**TEXTO FORNECIDO:**
+---+
O algoritmo k-vizinho mais próximo (k-NN) é um método para classificar objetos por uma votação majoritária dos vizinhos. O objeto é atribuído à classe mais comum entre os k vizinhos mais próximos (k é um número inteiro positivo, geralmente pequeno e ímpar).
| Uso | Retorna |
|---|
ee.Classifier.smileKNN(k, searchMethod, metric) | Classificador |
| Argumento | Tipo | Detalhes |
|---|
k | Número inteiro, padrão: 1 | O número de vizinhos para classificação. |
searchMethod | String, padrão: "AUTO" | Método de pesquisa. As seguintes opções são válidas: [AUTO, LINEAR_SEARCH, KD_TREE, COVER_TREE].
AUTO vai escolher entre KD_TREE e COVER_TREE dependendo da contagem de dimensões. Os resultados podem variar entre os diferentes métodos de pesquisa para empates de distância e valores de probabilidade. Como o desempenho e os resultados podem variar, consulte a documentação do SMILE e outras fontes. |
metric | String, padrão: "EUCLIDEAN" | A métrica de distância a ser usada. OBSERVAÇÃO: KD_TREE (e AUTO para dimensões baixas) não usa a métrica selecionada. As opções são:
"EUCLIDIANA": distância euclidiana.
'MAHALANOBIS': distância de Mahalanobis.
"MANHATTAN": distância de Manhattan.
'BRAYCURTIS': distância de Bray-Curtis. |
Exemplos
Editor de código (JavaScript)
// Cloud masking for Landsat 8.
function maskL8sr(image) {
var qaMask = image.select('QA_PIXEL').bitwiseAnd(parseInt('11111', 2)).eq(0);
var saturationMask = image.select('QA_RADSAT').eq(0);
// Apply the scaling factors to the appropriate bands.
var opticalBands = image.select('SR_B.').multiply(0.0000275).add(-0.2);
var thermalBands = image.select('ST_B.*').multiply(0.00341802).add(149.0);
// Replace the original bands with the scaled ones and apply the masks.
return image.addBands(opticalBands, null, true)
.addBands(thermalBands, null, true)
.updateMask(qaMask)
.updateMask(saturationMask);
}
// Map the function over one year of data.
var collection = ee.ImageCollection('LANDSAT/LC08/C02/T1_L2')
.filterDate('2020-01-01', '2021-01-01')
.map(maskL8sr);
// Make a median composite.
var composite = collection.median();
// Demonstration labels.
var labels = ee.FeatureCollection('projects/google/demo_landcover_labels')
// Use these bands for classification.
var bands = ['SR_B2', 'SR_B3', 'SR_B4', 'SR_B5', 'SR_B6', 'SR_B7'];
// The name of the property on the points storing the class label.
+---+
**MATERIAL FORNECIDO:**
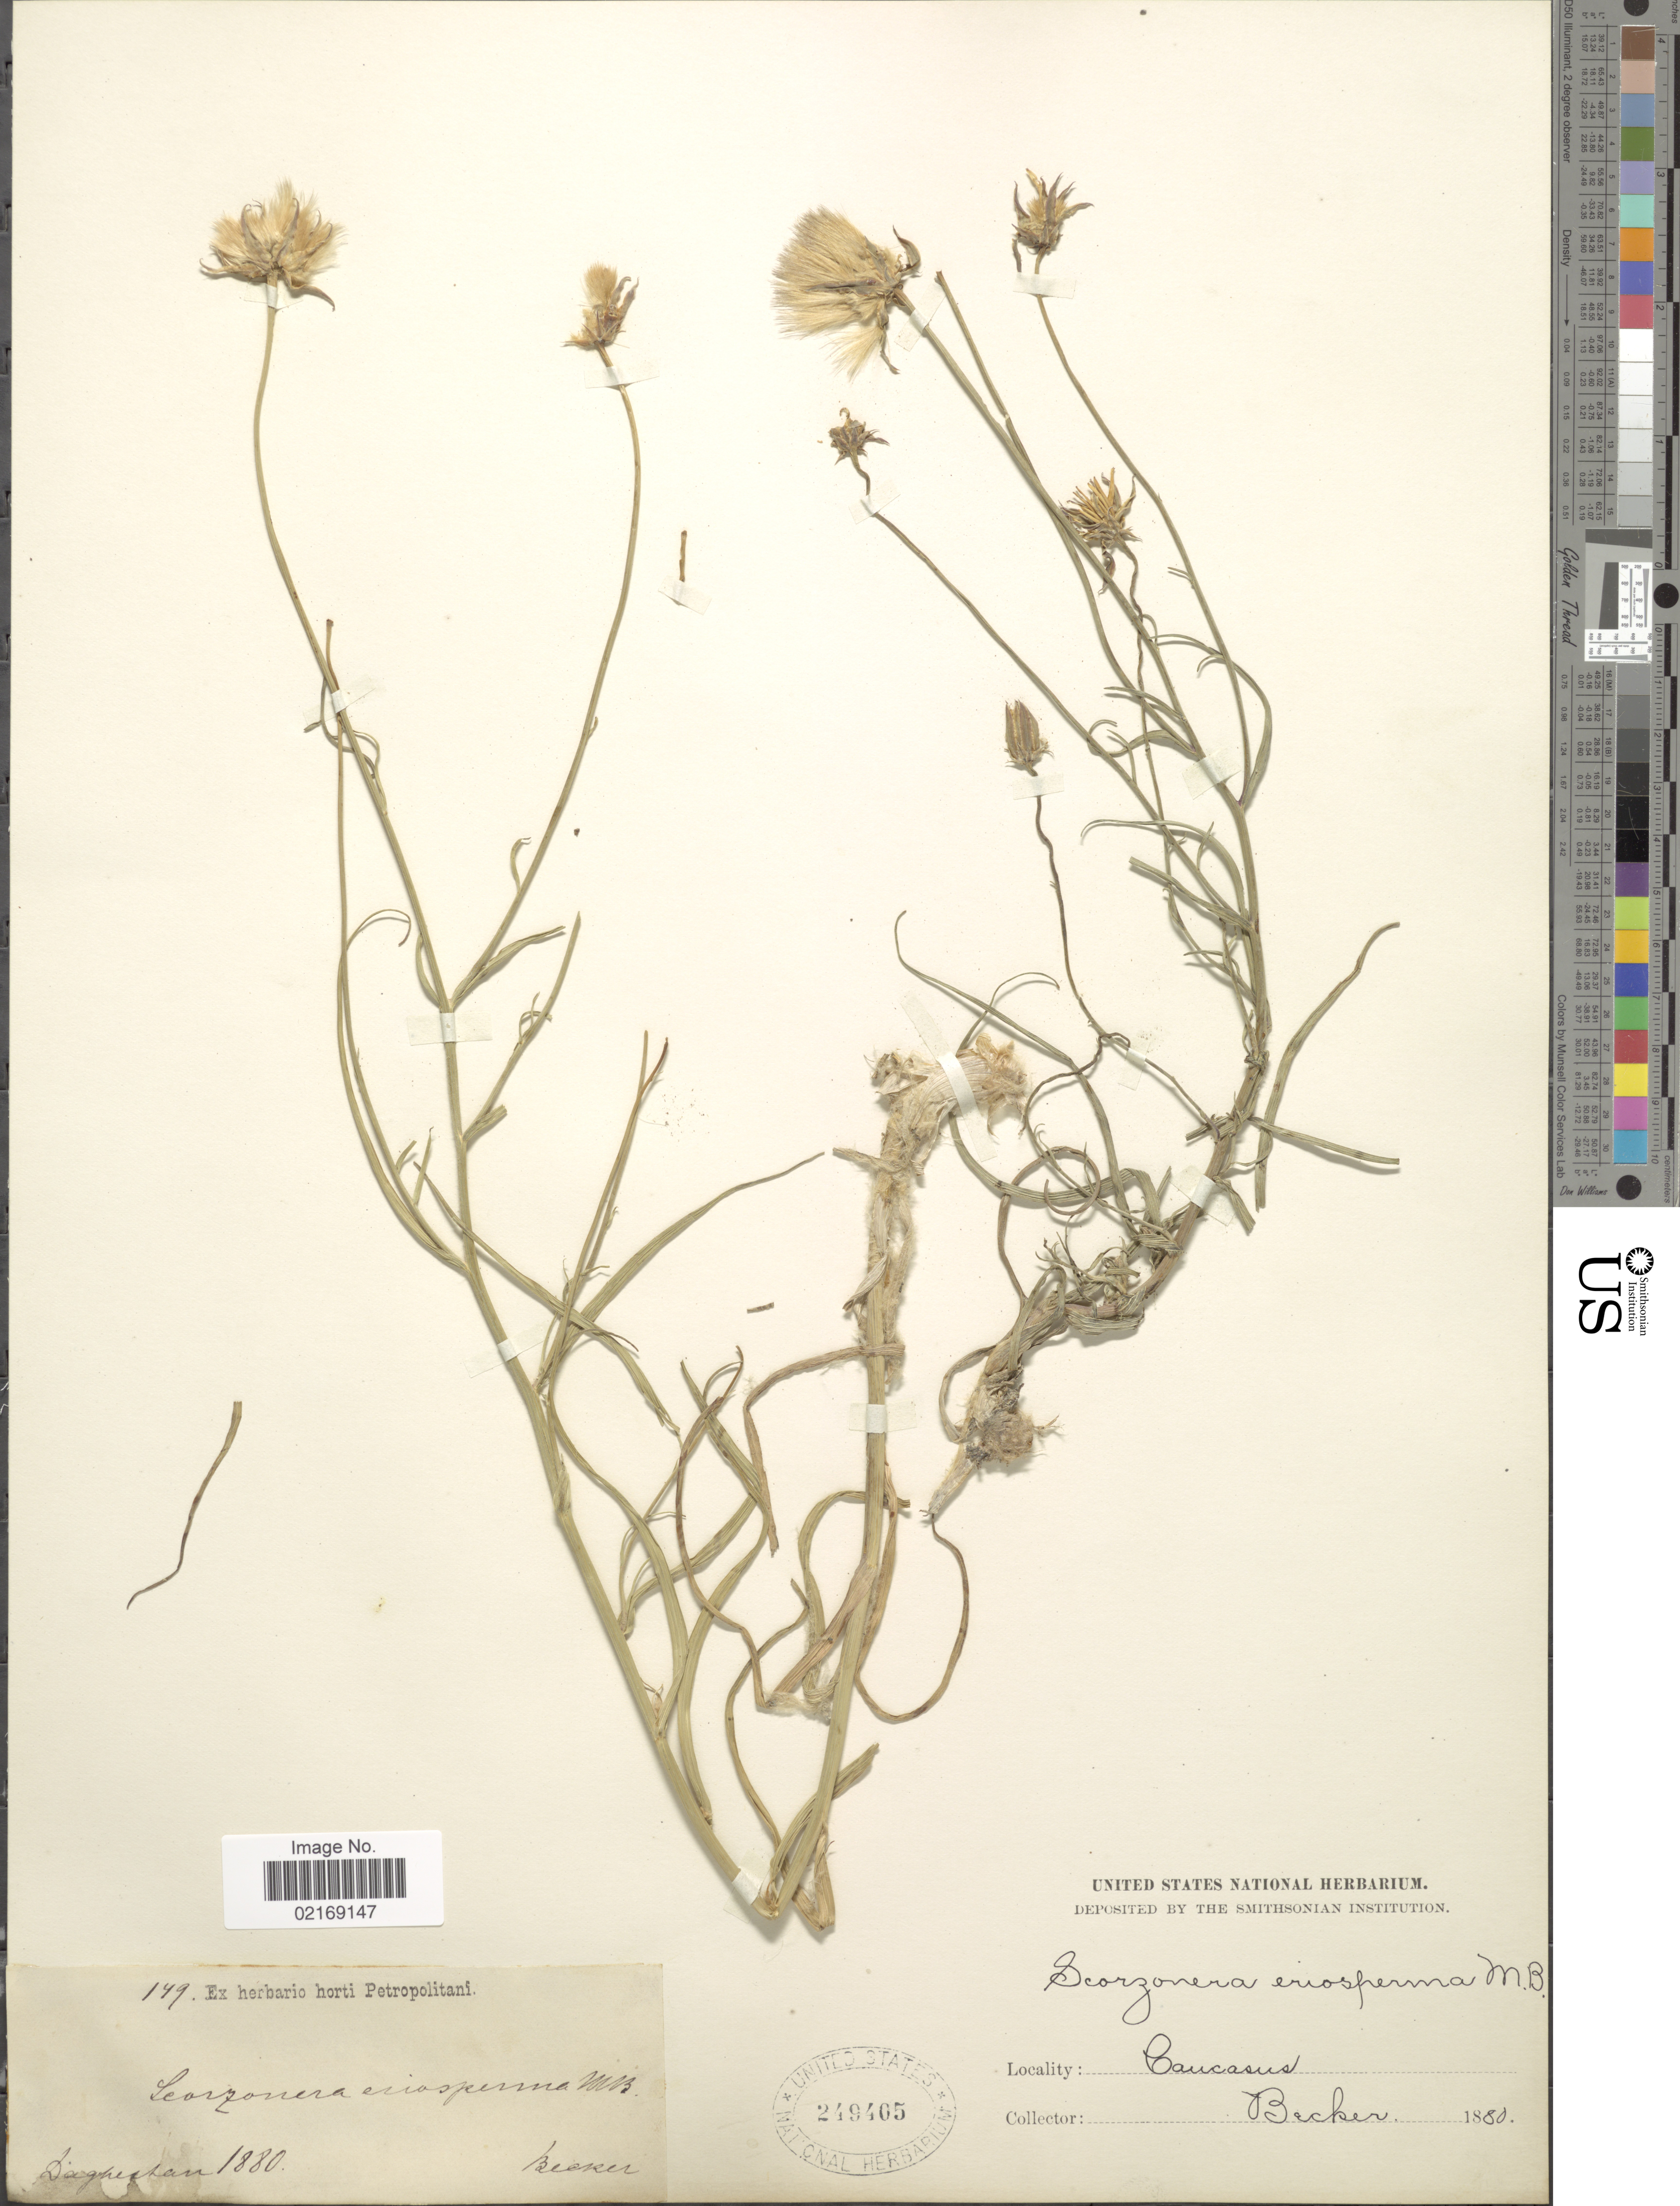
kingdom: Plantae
+---+
**EXERCÍCIOS PROPOSTOS:**
**1)** Responda com base no texto sobre o classificador k-NN:
(a) Qual é o valor padrão do argumento k?
(b) Entre quais métodos de pesquisa a opção AUTO escolhe, e do que depende essa escolha?
(c) No exemplo em JavaScript, qual coleção de imagens é usada e qual intervalo de datas é aplicado a ela?
**2)** Continue o texto sobre o classificador k-NN a partir da última linha mostrada.

**RESPOSTAS ABAIXO:**
**1)**
(a) 1.
(b) Entre KD_TREE e COVER_TREE, dependendo da contagem de dimensões.
(c) A coleção 'LANDSAT/LC08/C02/T1_L2', com o intervalo de '2020-01-01' a '2021-01-01'.

**2)**
var classProperty = 'landcover';
// Sample the composite to generate training data. Note that the
// class label is stored in the 'landcover' property.
var training = composite.select(bands).sampleRegions(
{collection: labels, properties: [classProperty], scale: 30});
// Train a kNN classifier.
var classifier = ee.Classifier.smileKNN(5).train({
features: training,
classProperty: classProperty,
});
// Classify the composite.
var classified = composite.classify(classifier);
Map.setCenter(-122.184, 37.796, 12);
Map.addLayer(classified, {min: 0, max: 2, palette: ['red', 'green', 'blue']});
Configuração do Python
Consulte a página
Ambiente Python para informações sobre a API Python e como usar
geemap para desenvolvimento interativo.
import ee
import geemap.core as geemap
Colab (Python)
# Cloud masking for Landsat 8.
def mask_l8_sr(image):
qa_mask = image.select('QA_PIXEL').bitwiseAnd(int('11111', 2)).eq(0)
saturation_mask = image.select('QA_RADSAT').eq(0)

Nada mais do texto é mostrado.